En tout état de cause, il résulte de l’ordonnance de référé que le rapport d’expertise est attendu pour le 1er juillet 2025, ce qui implique la diffusion d’un pré-rapport en amont de cette date.
Compte tenu de la durée de la présente procédure, il n’apparait pas d’une bonne administration de la justice de la retarder d’avantage, les parties ayant la possibilité de mettre à jour leurs écritures au regard de l’avancement de l’expertise, avant que la clôture ne soit ordonnée.
En conséquence, la société Gummo sera déboutée de sa demande de sursis à statuer.
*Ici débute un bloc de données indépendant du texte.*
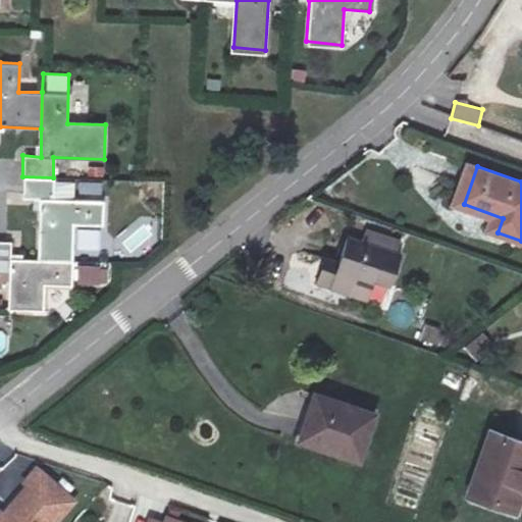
[(37,259),(70,261),(71,222),(102,223),(102,199),(52,198),(53,177),(22,176),(21,199),(38,199),(37,259)]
Les dépens et les demandes au titre de l’article 700 du code de procédure civile seront réservés dans l’attente du jugement au fond.
*
PAR CES MOTIFS
Le juge de la mise en état, statuant publiquement, par mise à disposition au greffe, par ordonnance contradictoire et susceptible d’appel dans les conditions de l’article 795 du code de procédure civile,
Constate que la demande d’expertise judiciaire de la SAS Gummo est devenue sans objet,
Déboute la SAS Gummo de sa demande de sursis à statuer,
Renvoie l’affaire à l’audience de mise en état du 22 mai 2025 à 11h30 pour :
— conclusions récapitulatives de la SAS Gummo,
— information du juge de la mise en état par les parties sur l’état d’avancement des mesures d’expertise ordonnées en référé,
Rappelle que sauf convocation spécifique à l’initiative du juge de la mise en état ou d’entretien avec ce dernier sollicité par les conseils, les audiences de mise en état se tiennent sans présence des conseils, par échange de messages électroniques via le RPVA ; que les éventuelles demandes d’entretien avec le juge de la mise en état doivent être adressées, par voie électronique, au plus tard la veille de l’audience à 12h00 en précisant leur objet, l’entretien se tenant alors le jour de l’audience susvisée à 11h00,
Dit que les dépens et les frais au titre de l’article 700 du code de procédure civile suivront le sort du principal,
Faite et rendue à Paris le 04 Mars 2025.